In the beginning, I was very much on the defensive as I answered the critics, hoping, I suppose, to win converts. But then I realized that open adoption is no different from any other controversial issue. Some will say "yea" and some will say "nay."

The older generation I found to be mostly on the nay" side of the fence while the younger, more liberal minded were apt to say, "how interesting, tell me more." My husband, who travels around the country in his job, learned that in certain localities where the words "teenage pregnancy" still cause shock waves, it was prudent to remain mum about our open adoption saga. Even family members whom you count on to be supportive in times of crisis may surprise you with their negative reaction. My mother, who learned of our family crisis after the fact and over the long distance telephone, thought I was making up stories to get attention.

"What crazy stuff is Mary talking about?" she asked my father. "Adoptions can't be open. I don't believe a word."

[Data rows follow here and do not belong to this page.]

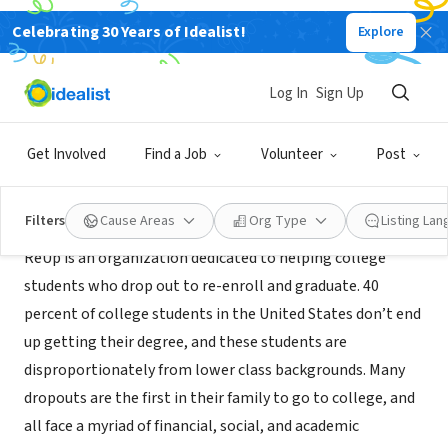
Celebrating 30 Years of Idealist!
Explore
CONSULTANT
ReUp Education
Log In
Sign Up
San Francisco, CA
|
reupeducation.com
Get Involved
Find a Job
Volunteer
Post
About Us
Filters
Cause Areas
Org Type
Listing La
ReUp is an organization dedicated to helping college
students who drop out to re-enroll and graduate. 40
percent of college students in the United States don’t end
up getting their degree, and these students are
disproportionately from lower class backgrounds. Many
dropouts are the first in their family to go to college, and
all face a myriad of financial, social, and academic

I reasoned that my mother was elderly and in failing health and was not able to embrace new concepts, but what excuse could I offer for my brother-in-law's reaction? The father of two adopted children, he scoffed at the notion of the parties involved in an adoption knowing each other, liking each other, perhaps even forging bonds. "How can a child know who he is with all those extra people cluttering up the landscape?" he asked. I had no ready answer, just a deep conviction that a child's life could only be enriched by the love and support of those "extra people."

My brother-in-law declared adamantly and self-righteously that his two adopted children, a son and daughter, were not the least bit interested in the "real" parents. I would win no converts here. But life sometimes takes unexpected turns. When my niece Vicki was 25, she decided to do something about the unfinished business in her life. "I can't go forward until I know where I've been," she told me. "I'm going to find my birth parents." She contacted a adoption registry and, to her joy, found that her birth mother had also begun to search. They met in London and talked non-stop for two days. When Vicki returned home and broke the news her parents, they offered their full support and, in fact, phoned birth mother Kay , inviting her to be guest in their home on an upcoming visit. "You're in the middle of an open adoption," I teased my brother-in-law. "Even if you did arrive by the back door."

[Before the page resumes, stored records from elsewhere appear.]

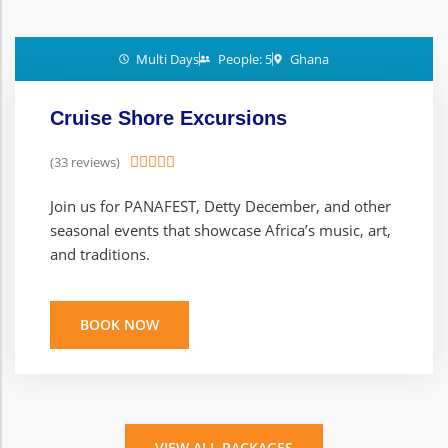
Multi Days
People: 5
Ghana
Cruise Shore Excursions
(33 reviews)





Join us for PANAFEST, Detty December, and other
seasonal events that showcase Africa’s music, art,
and traditions.
BOOK NOW
VIEW ALL PACKAGES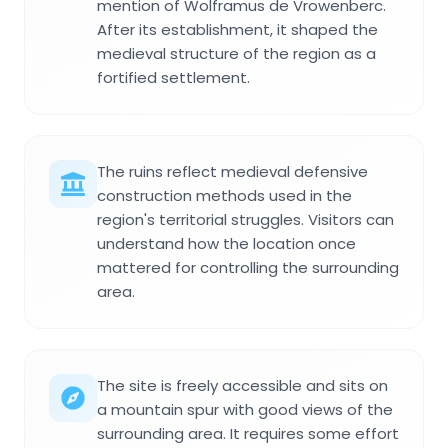
mention of Wolframus de Vrowenberc.
After its establishment, it shaped the
medieval structure of the region as a
fortified settlement.
The ruins reflect medieval defensive
construction methods used in the
region's territorial struggles. Visitors can
understand how the location once
mattered for controlling the surrounding
area.
The site is freely accessible and sits on
a mountain spur with good views of the
surrounding area. It requires some effort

This year, my granddaughter will celebrate her 7th birthday. My husband and I cherish our roles as grandparents to this lively child and her sister, also part of another open adoption. My daughter finished high school and junior college, married a terrific guy and is now a preschool teacher. She says that giving her daughter up for adoption was the hardest thing and the best thing she ever did. She thanks me for hanging tough and keeping her focused. That was the hardest and best thing I ever did.

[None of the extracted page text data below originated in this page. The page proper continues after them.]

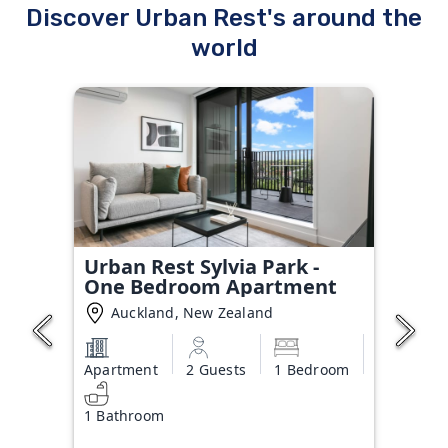
Discover Urban Rest's around the
world
Urban Rest Sylvia Park -
One Bedroom Apartment
Auckland, New Zealand
Apartment
2 Guests
1 Bedroom
1 Bathroom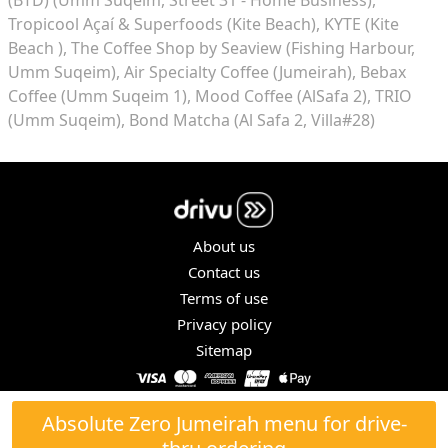
Tropicool Açaí & Superfoods (Kite Beach)
KYTE (Kite
Beach )
The Coffee Shop by Seaview (Fishing Harbour,
Umm Suqeim)
Air Specialty Coffee (Jumeirah)
Bebax
Coffee (Umm Suqeim 1)
Mood Coffee (AlSafa 2)
TRIO
(Umm Suqeim)
Bond Matcha (Al Safa 2, Villa#28)
About us
Contact us
Terms of use
Privacy policy
Sitemap
COPYRIGHT © 2026. ALL RIGHTS RESERVED.
Absolute Zero Jumeirah menu for drive-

Your pregnant daughter is looking to you to strength and support. Don't clutter up this landscape with unsolicited advice from friends, family or the man on the street. Remember, you are an intelligent, informed person. You did not pluck the concept of a open adoption out of thin air. You and your daughter, with the help of professionals in the field, have explored the "whys" and "wherefores" and the "what ifs." Don't explain or defend your decision. The "nay sayers" never listen anyway.